Less than a quarter mile you’ve left the town behind. 

A few more miles, and you see in front of a farmhouse a dead Santa stretched out, punctured inflatable. 

After that you give some thought to what is “the country look.”  The image pops into your head, you think about the real old-time country look: the old, old farmer hanging in the barn.

And: Would you really want to be dead now, a rusted barrette bent back and open and no little girl?

Here is a little church.  What you need is an outhouse.  You pull into the gravel lot and park and walk along the side of the church toward the cemetery.  Near a basement door in the snow lies a can of Redi-Whip.  You stare.   Probably Santa’s, for the reindeer.

You see right away, though, that the cemetery offers no restroom.  Here not a comfort station for the traveler in pain.  But for a few minutes, anyway, you walk in the cemetery, for the art and the reading material.  Such a sweet little stylized lamb.  “STILLBORN/ but not forgotten.”  Stone after stone the same surname.  So here you are in a community of dead Zooks.

            You remind yourself, you’d better remember why you came here; you’d better hurry up.  In the distance you can see, in this prairie (which you know at heart is a swamp), a great stand of trees offering shelter.  You turn off the main road onto a narrower one, then onto another one, even more narrow and slippery, that goes through the middle of the woods. 

You find a place to pull over at the blocked entrance of an unpaved service road and get out of the car, and begin your Christmas hike into mixed deciduous. 

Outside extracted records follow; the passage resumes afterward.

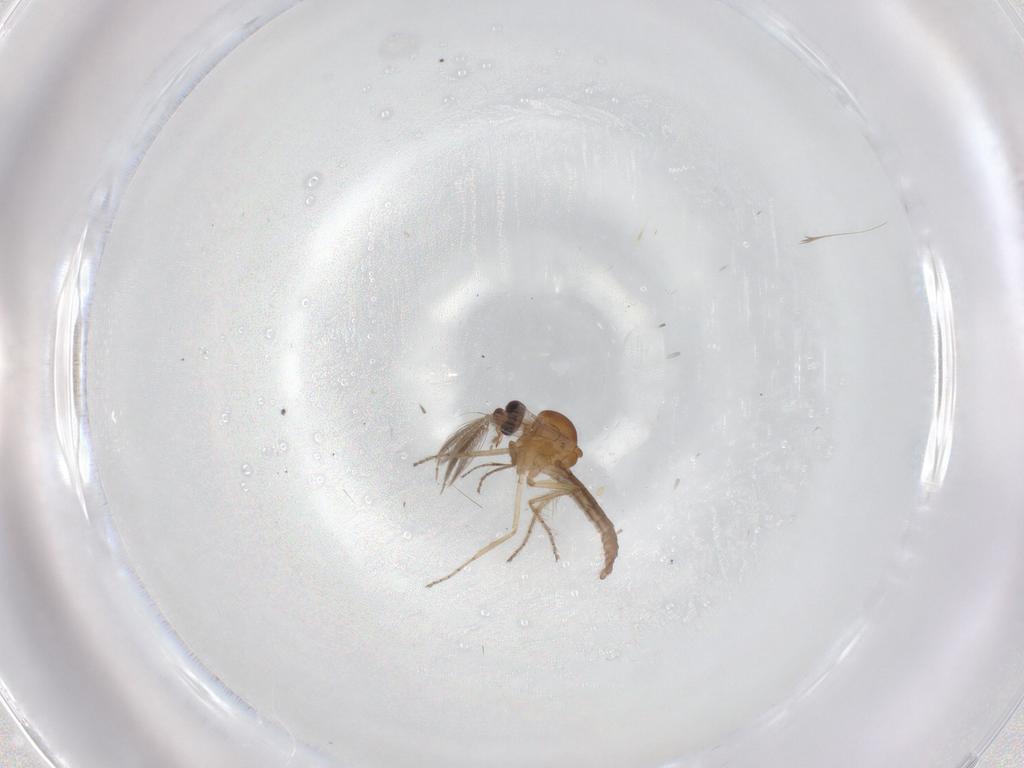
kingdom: Animalia
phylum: Arthropoda
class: Insecta
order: Diptera
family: Ceratopogonidae
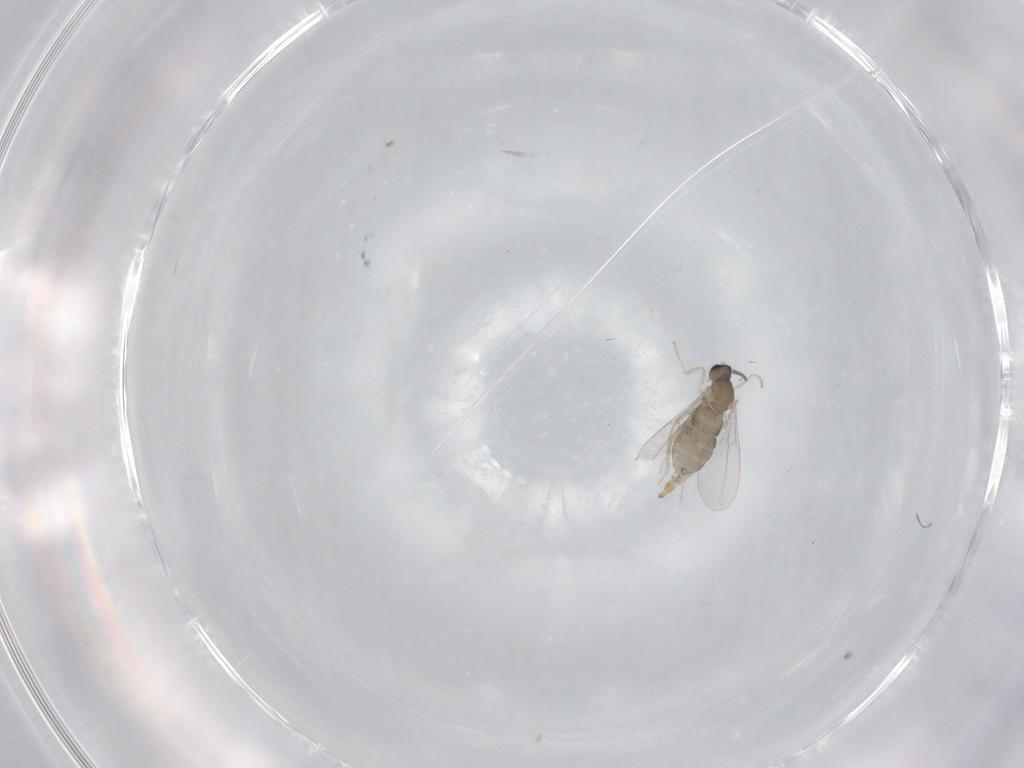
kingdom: Animalia
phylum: Arthropoda
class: Insecta
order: Diptera
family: Cecidomyiidae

On and on behind trees that are not good-sized and then into brush.  When you get caught up on twigs, you pause to wonder about the wisdom of heading into woods in a long crushed velvet skirt, (the hue “ashes of roses” – “one thousand and one crushed pleats make for a hundred and one excuses” – the catalog copy that sold you). 

Now you are, you at this point hope, entirely out of sight, and you pull up your skirt.  Maybe in the end you will be, after all, a debutante and surprise God with your upturned petticoat!

So here you are in the woods that three minutes from now (hour glass in miniature, egg timer, pink pink sands of life run out) you will discover – see a sign – is a camp, a scout camp.  So here you are now in an abandoned Girl Scout camp, new trail marked, an old woman’s urine in the snow.